*** Opening of Records for this exercise ***

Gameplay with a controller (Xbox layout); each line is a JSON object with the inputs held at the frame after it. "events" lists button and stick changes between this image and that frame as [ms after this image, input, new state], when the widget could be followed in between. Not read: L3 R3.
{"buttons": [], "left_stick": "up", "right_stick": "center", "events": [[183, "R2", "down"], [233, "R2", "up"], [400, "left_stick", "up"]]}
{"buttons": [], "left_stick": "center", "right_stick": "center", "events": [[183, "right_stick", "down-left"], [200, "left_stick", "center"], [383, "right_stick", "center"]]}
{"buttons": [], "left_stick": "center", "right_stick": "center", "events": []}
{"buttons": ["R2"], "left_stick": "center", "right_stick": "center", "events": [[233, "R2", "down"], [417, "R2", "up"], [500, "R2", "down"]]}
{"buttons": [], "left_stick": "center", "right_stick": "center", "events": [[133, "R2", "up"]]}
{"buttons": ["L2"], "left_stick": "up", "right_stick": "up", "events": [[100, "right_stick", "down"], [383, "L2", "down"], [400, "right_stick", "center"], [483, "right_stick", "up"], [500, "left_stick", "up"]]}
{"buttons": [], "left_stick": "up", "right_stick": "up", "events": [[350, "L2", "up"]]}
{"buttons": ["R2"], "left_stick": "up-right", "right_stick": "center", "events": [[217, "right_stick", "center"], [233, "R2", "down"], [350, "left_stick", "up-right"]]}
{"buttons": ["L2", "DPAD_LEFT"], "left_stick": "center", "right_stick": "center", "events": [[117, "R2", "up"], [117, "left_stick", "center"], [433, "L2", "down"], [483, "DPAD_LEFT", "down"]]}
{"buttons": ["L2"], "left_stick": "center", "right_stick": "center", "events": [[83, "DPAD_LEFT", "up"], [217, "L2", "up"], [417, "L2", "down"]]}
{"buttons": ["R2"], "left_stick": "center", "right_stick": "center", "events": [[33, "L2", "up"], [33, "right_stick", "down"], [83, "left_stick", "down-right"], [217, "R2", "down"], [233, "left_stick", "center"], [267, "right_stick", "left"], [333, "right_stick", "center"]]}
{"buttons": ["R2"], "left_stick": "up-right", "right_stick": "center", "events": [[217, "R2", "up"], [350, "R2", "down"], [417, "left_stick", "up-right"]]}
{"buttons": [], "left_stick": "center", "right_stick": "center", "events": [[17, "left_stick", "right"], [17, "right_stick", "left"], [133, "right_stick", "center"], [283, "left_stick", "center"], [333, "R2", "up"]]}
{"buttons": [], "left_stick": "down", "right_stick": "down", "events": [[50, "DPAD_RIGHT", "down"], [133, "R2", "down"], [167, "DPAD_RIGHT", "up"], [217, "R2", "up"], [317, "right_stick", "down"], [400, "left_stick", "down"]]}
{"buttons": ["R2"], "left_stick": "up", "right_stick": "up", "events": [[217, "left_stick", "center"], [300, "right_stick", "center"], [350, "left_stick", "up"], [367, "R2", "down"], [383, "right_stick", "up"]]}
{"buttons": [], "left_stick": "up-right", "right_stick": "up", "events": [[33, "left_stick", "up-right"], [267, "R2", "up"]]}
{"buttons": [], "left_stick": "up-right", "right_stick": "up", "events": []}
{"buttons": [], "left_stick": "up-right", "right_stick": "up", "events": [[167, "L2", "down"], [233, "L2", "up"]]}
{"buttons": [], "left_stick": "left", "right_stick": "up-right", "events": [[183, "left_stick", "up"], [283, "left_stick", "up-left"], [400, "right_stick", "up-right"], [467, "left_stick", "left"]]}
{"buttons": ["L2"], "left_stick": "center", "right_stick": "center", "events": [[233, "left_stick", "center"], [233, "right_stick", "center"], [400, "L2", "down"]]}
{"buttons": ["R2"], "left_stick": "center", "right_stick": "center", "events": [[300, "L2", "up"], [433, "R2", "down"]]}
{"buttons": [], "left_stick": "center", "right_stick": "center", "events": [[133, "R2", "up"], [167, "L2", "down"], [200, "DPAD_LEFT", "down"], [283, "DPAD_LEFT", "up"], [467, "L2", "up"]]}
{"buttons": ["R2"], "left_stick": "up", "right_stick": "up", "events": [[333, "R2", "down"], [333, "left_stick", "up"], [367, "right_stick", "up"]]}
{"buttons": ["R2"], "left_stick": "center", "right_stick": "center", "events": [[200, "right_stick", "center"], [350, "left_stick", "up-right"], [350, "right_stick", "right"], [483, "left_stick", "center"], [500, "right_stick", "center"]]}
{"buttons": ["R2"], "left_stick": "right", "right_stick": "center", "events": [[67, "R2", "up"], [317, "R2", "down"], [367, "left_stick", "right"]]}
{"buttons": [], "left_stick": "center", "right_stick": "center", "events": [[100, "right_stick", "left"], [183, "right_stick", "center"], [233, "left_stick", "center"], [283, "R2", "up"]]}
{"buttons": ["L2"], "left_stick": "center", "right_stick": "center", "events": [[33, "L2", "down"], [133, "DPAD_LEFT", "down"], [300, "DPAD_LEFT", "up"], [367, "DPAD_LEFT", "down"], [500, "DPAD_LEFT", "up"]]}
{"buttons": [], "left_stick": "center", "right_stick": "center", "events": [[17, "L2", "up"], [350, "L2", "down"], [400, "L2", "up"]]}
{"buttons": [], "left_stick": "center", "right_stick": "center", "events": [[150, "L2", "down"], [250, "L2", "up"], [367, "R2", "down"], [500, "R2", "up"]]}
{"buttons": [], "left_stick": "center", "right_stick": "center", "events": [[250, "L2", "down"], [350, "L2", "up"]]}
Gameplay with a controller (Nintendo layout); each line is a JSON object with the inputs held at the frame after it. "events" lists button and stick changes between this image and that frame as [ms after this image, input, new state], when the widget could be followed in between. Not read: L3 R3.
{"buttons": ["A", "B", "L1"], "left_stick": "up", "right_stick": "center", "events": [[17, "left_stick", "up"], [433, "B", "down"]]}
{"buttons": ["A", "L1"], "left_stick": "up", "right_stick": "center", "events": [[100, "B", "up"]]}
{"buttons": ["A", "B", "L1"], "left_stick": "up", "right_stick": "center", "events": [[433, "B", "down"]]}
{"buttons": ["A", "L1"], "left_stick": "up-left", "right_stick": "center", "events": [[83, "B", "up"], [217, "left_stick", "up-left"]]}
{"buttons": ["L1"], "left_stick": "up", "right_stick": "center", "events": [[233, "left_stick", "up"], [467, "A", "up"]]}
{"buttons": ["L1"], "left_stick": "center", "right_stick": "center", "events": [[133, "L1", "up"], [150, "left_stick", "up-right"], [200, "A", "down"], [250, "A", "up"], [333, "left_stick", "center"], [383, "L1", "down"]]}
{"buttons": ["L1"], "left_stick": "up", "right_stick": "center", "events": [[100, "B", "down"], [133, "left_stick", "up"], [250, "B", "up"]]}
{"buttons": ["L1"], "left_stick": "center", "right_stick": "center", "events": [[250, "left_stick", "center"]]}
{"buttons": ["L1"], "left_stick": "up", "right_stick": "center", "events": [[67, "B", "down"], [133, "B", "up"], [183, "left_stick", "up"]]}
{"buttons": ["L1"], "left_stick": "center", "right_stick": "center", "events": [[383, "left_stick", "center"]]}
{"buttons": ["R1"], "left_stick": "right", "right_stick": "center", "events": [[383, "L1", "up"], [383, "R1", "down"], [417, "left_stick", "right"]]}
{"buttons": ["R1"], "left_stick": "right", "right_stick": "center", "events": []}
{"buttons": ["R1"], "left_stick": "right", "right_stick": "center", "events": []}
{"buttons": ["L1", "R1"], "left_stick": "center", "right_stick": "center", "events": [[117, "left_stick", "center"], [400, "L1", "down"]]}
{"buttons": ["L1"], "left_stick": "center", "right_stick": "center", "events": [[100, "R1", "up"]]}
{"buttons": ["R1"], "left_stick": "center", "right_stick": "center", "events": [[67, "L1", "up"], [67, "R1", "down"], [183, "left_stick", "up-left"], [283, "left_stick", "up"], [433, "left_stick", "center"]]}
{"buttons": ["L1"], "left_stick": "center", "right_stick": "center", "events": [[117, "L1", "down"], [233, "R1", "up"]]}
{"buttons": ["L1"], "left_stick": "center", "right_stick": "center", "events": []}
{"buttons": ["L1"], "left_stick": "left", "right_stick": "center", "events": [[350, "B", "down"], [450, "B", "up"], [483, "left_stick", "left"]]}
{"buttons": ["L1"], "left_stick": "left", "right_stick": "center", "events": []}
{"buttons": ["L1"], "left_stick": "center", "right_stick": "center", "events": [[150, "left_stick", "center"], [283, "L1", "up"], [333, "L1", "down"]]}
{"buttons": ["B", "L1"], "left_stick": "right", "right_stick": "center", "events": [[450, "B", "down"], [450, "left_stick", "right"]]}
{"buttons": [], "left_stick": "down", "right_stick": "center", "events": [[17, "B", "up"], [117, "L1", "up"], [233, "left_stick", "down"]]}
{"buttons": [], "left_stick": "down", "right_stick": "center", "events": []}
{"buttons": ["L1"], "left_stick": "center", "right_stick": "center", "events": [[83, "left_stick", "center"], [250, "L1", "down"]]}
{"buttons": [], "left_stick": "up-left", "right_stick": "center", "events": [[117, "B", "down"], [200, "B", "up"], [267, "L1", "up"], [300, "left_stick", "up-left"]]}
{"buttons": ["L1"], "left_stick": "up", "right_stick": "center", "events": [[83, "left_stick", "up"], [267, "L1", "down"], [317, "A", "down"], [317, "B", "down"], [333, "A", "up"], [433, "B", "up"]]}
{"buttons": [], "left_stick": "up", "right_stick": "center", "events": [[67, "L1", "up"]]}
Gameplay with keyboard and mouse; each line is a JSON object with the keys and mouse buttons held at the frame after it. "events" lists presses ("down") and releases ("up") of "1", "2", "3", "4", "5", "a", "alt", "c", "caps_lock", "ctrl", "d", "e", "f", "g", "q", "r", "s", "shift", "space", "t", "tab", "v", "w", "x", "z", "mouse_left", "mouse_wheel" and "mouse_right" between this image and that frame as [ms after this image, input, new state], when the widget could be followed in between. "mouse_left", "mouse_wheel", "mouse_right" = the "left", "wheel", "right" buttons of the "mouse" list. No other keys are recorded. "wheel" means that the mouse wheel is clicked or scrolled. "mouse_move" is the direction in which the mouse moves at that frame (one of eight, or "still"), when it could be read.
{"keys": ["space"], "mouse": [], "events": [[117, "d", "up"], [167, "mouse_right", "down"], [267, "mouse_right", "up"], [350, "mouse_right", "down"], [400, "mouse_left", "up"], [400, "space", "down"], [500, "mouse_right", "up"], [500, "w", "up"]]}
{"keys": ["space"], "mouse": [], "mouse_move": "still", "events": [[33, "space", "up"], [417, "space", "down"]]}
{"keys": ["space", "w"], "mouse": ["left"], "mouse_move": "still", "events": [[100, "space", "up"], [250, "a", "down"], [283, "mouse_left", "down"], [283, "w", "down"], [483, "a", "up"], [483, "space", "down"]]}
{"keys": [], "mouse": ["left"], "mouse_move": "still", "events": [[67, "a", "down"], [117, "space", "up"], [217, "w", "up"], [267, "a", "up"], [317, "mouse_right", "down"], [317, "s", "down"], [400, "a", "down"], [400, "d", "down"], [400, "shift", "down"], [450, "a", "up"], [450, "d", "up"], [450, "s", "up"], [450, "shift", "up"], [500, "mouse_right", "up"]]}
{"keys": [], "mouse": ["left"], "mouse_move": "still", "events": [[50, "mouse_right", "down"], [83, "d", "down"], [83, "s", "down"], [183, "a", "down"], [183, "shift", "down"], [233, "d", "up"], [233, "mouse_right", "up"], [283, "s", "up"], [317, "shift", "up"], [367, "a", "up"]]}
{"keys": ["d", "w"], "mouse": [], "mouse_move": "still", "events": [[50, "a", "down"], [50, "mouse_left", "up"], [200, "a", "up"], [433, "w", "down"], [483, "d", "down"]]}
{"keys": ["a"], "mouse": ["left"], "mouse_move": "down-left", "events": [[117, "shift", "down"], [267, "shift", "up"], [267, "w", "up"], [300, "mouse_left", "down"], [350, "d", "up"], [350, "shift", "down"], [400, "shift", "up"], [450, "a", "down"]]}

*** Close of Records for this exercise ***

**Work instructions:** Locate and copy each line in the data above that includes the word "layout".

**Written response:**
Gameplay with a controller (Xbox layout); each line is a JSON object with the inputs held at the frame after it. "events" lists button and stick changes between this image and that frame as [ms after this image, input, new state], when the widget could be followed in between. Not read: L3 R3.
Gameplay with a controller (Nintendo layout); each line is a JSON object with the inputs held at the frame after it. "events" lists button and stick changes between this image and that frame as [ms after this image, input, new state], when the widget could be followed in between. Not read: L3 R3.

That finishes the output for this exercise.